Messaging Matching Intent

An important thing to remember about your website design is that when users come to your site, they're looking to fulfil a need. In general, every audience has an incredibly short attention span, so you have about five seconds to convince them that you provide what they're seeking. If you fail to convince them that your brand understands why they have landed on your site, the user will be hitting the back button within seconds to find an alternative company that can. Make your central messaging bold and concise - prove your value instantaneously.

Viewers want to see content that is relevant to their needs, and is the answer to why they are searching for a product or service in the first place. If you're advertising on search engines, onsite messaging should correlate with what the person is looking for, and should direct them to a landing page they're going to find valuable. For example, if you're an athletic retailer, someone trying to find men's running shoes should be directed to a landing page that uses language to explicitly reinforce with users that they are on that particular product page. Whether you're B2B or B2C, you need to instill trust and prove that you understand the user. Identify what user intent is, and ask yourself if your messaging mirrors that intent.
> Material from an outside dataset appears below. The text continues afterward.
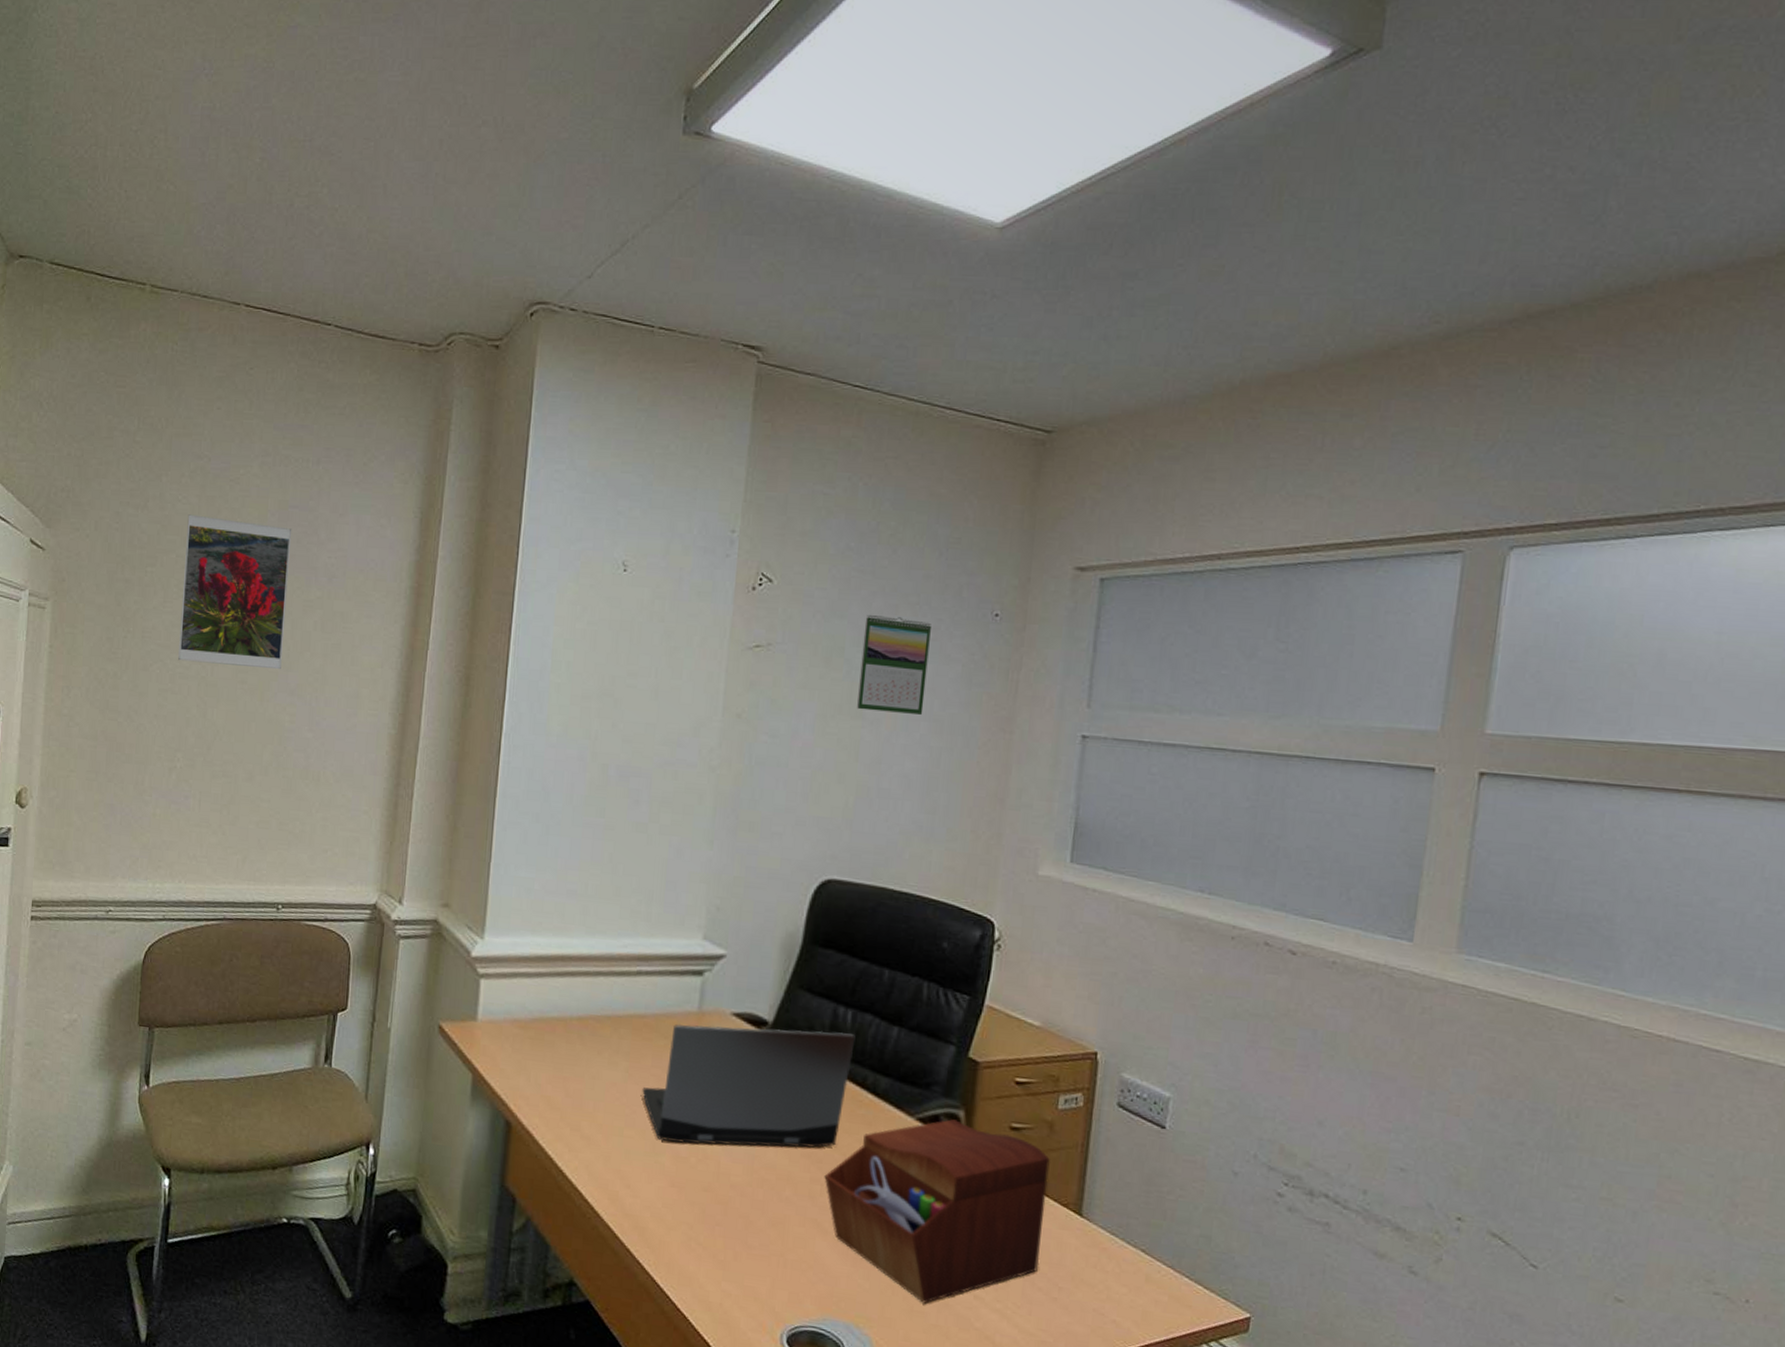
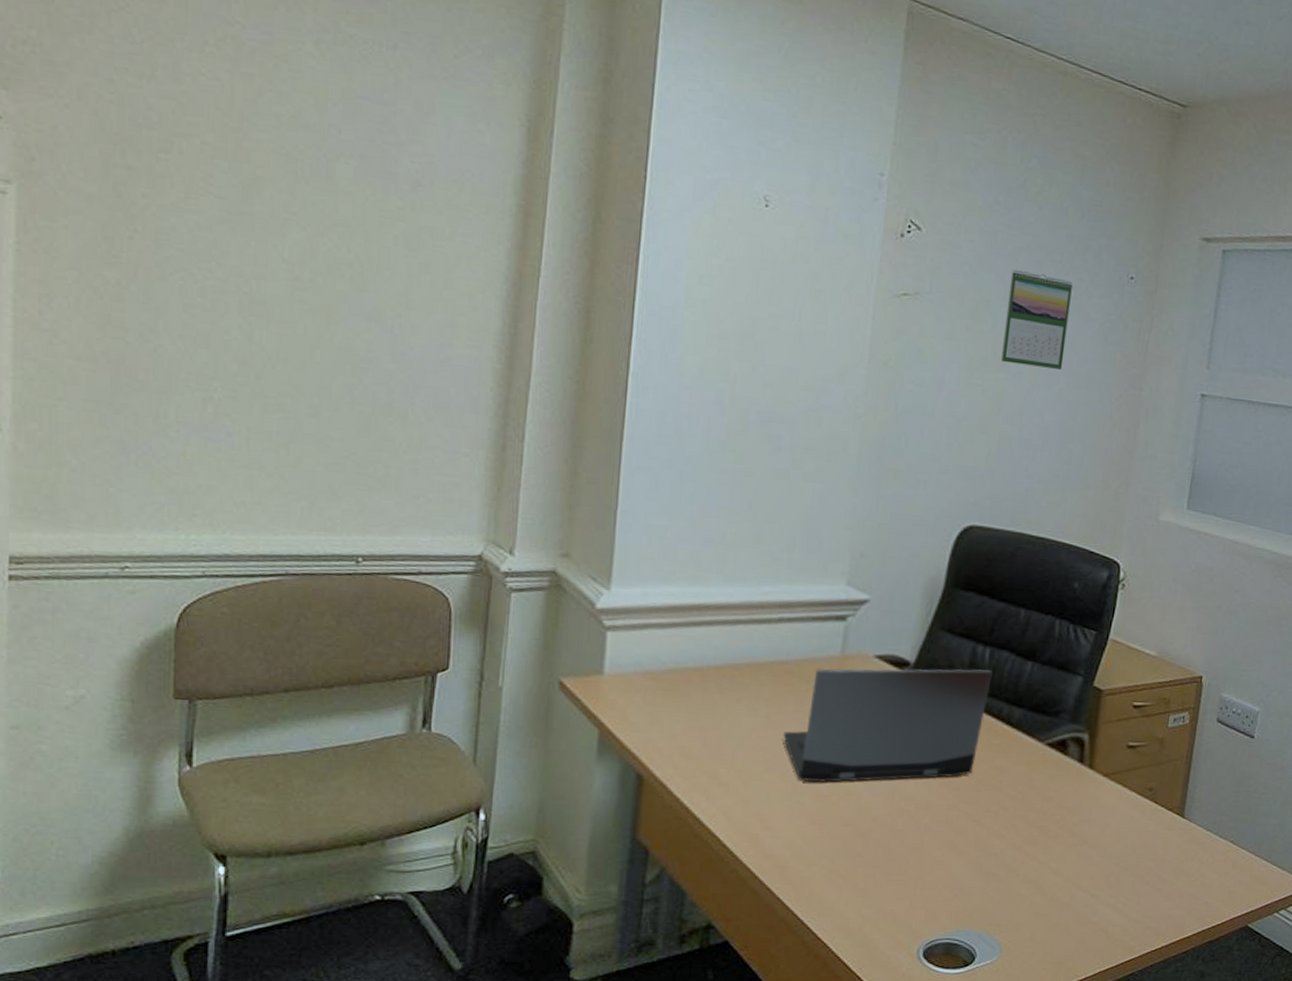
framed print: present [178,514,292,670] -> none [210,92,362,290]
sewing box: present [824,1119,1050,1304] -> none [960,742,1160,906]

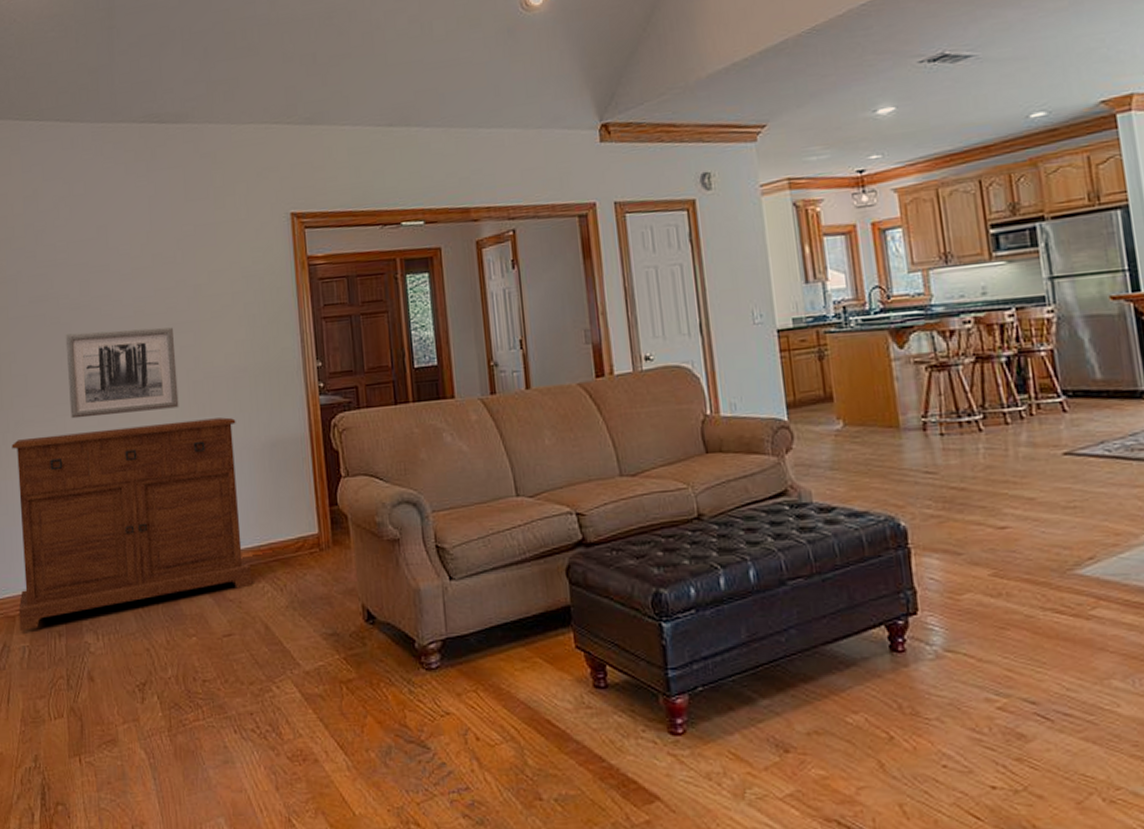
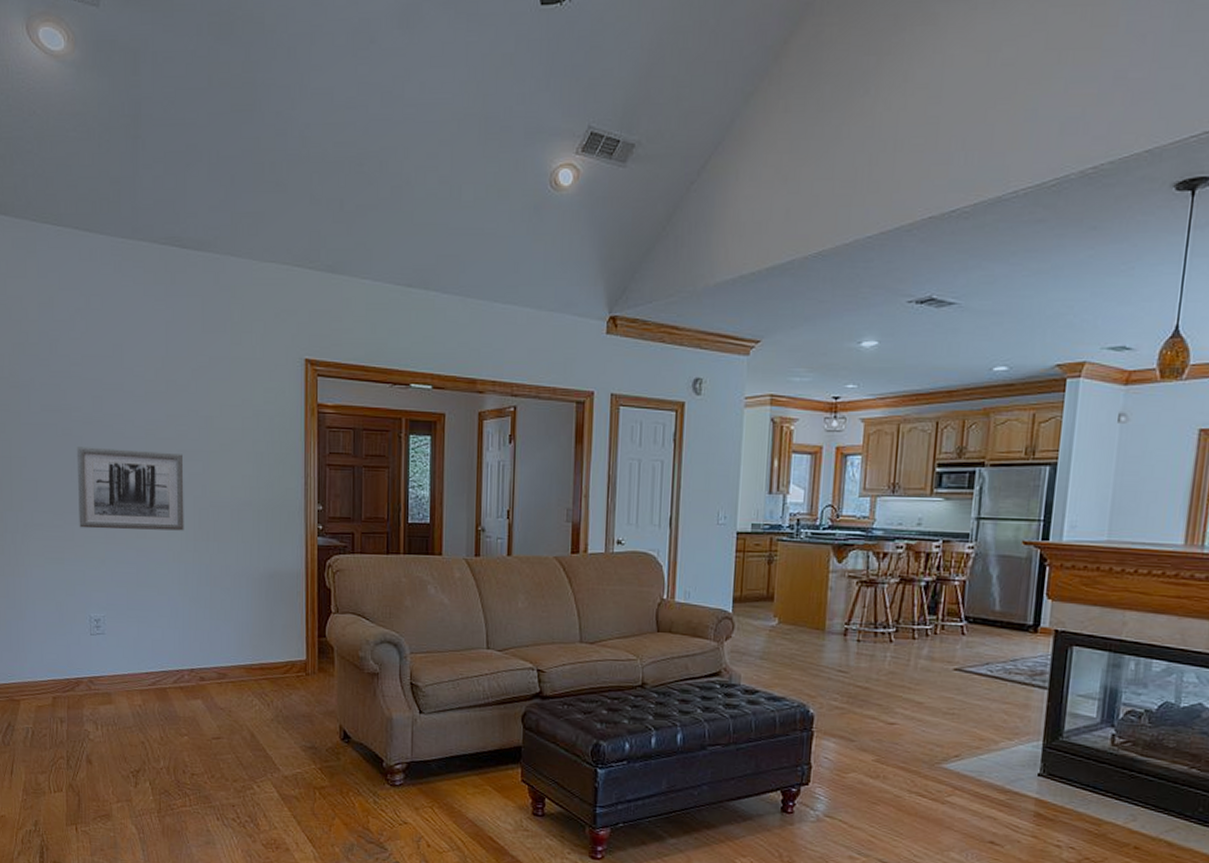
sideboard: present [11,417,253,631] -> none [20,540,243,714]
Effective Design, Effective Engagement

Usability should be the overriding theme throughout your entire website design--this is critical to keeping users engaged. If you're providing an excellent user-experience, you'll be able to generate significant engagement. It's a simple concept, but often, so many businesses forget this. At our digital agency, we're incredibly results-driven, so we recently redesigned our site to have a more significant focus on this. As a result, we increased user engagement by 12.3%, and increased our conversion rate by 42.9%.

Keep your main messaging in bold letters, give your users a reason to return to your site, design CTAs vibrantly with the user pathway in mind, and implement social media signals with all of your content to increase your shareability. Regardless of your industry, or if you're a B2B or a B2C, follow these best practices to build brand engagement and grow your business online.